I'd take a more Hegelian line. Ideas like capitalism etc. are in a constant state of flux, encountering their opposites and being transformed. For an idea to persevere and avoid being "sublated," as Hegel would say, it has to find a way to slow down or stop the dialectic. And so far the most effective method they've come up with is the echo chamber. Free speech speeds up the dialectic; echo chambers freeze it.
I agree with the free speech/echo chamber characterization here.
But all living entities have both ways of preserving the form and changing it...DNA + mutations are the most obvious.
And there are many ways that ideas resist change, such as writing an idea down. This helps it spread, but it also fixes it in a certain form (although others will probably then modify it in their brain and write a different version).
Why would writing it down help? You can write down words but their meanings stay in flux. People think that written constitutions are living, breathing documents. And they are. But so is everything else. Meaning is relational: when everything around a document changes, the document's meaning changes too.
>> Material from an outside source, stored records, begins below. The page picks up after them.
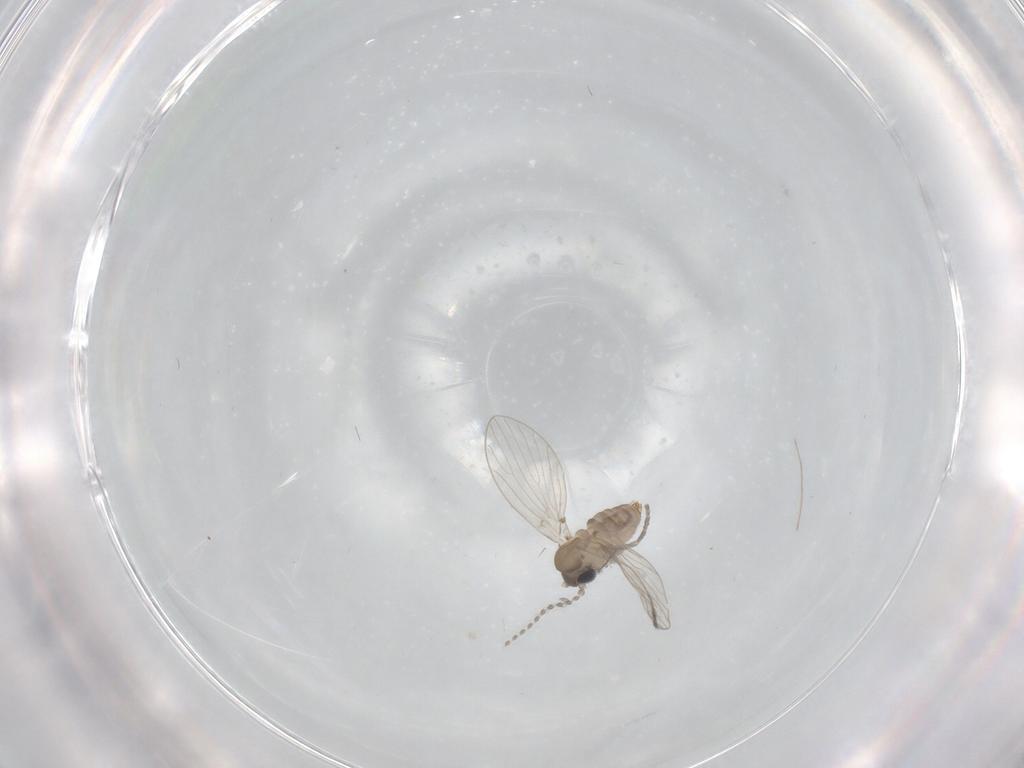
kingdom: Animalia
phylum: Arthropoda
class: Insecta
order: Diptera
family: Psychodidae
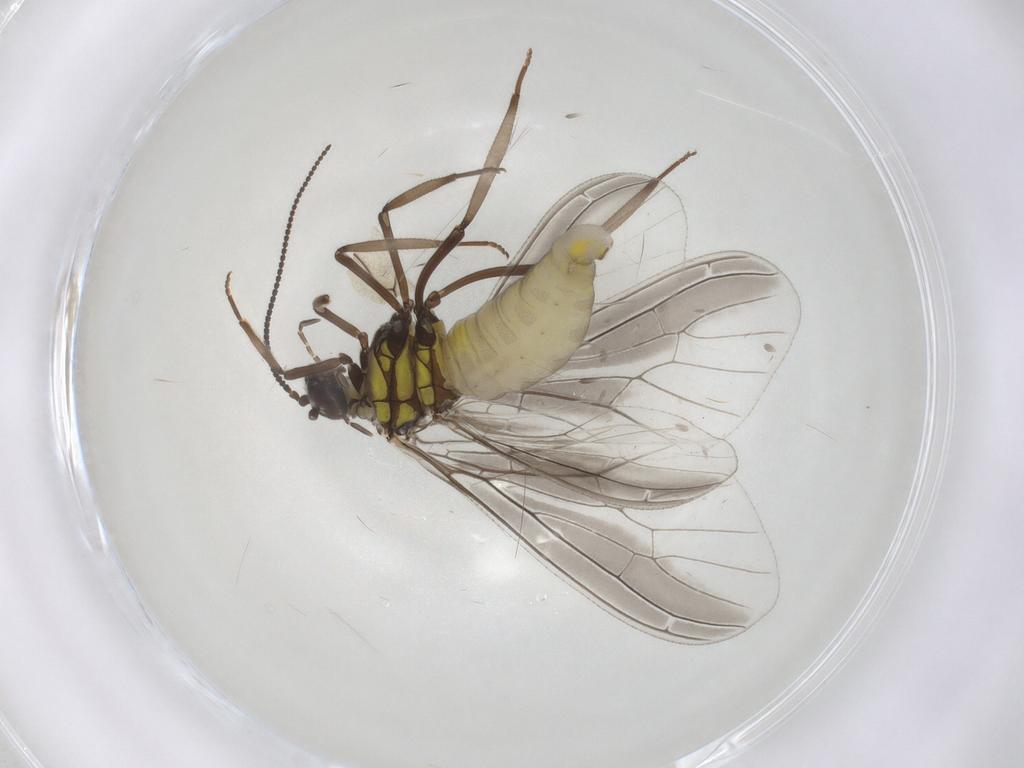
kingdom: Animalia
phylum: Arthropoda
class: Insecta
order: Neuroptera
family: Coniopterygidae
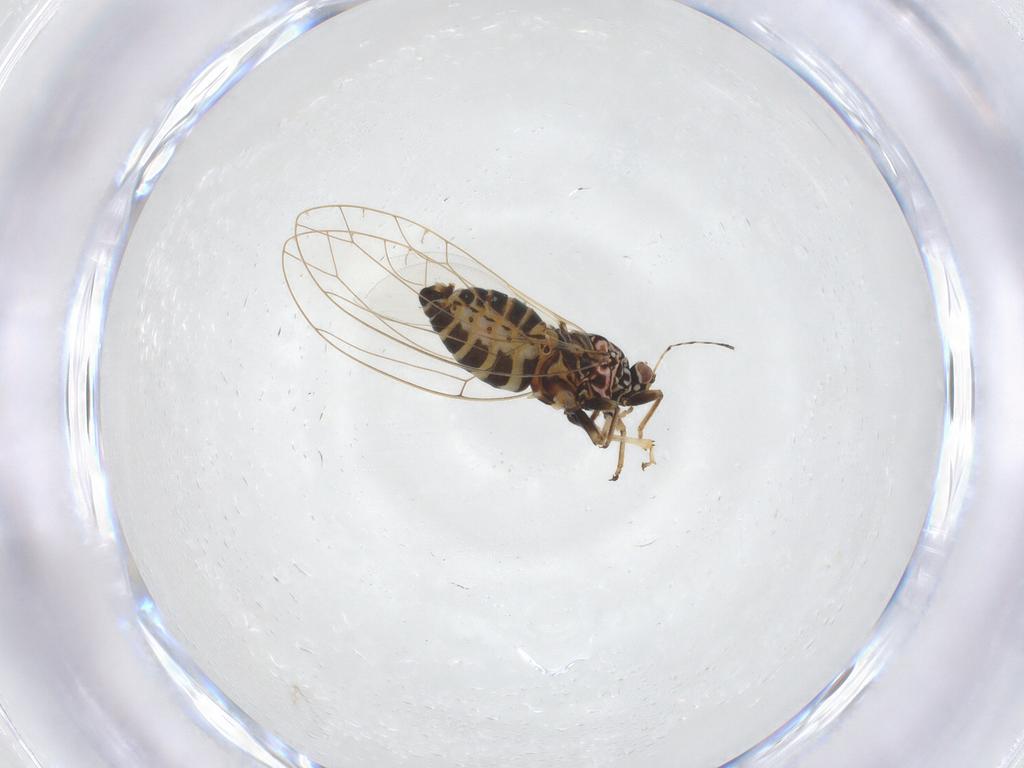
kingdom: Animalia
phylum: Arthropoda
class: Insecta
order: Hemiptera
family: Triozidae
Of course writing things down doesn't fix meaning *completely*, but it does a better job of keeping meaning stable than verbal communication (and a hell of a lot better than non-verbal communication of ideas).
And yes, meaning is relational. Words are compressed encodings that are expanded and understood based on context. But you could say something similar about DNA/bodies. DNA must be expressed in a context, which might not be as complex as the psychological environment, but it's complex and hence bodies would change over time even if DNA doesn't. And yet we can group and organize living beings based on DNA and trace common forms to common DNA.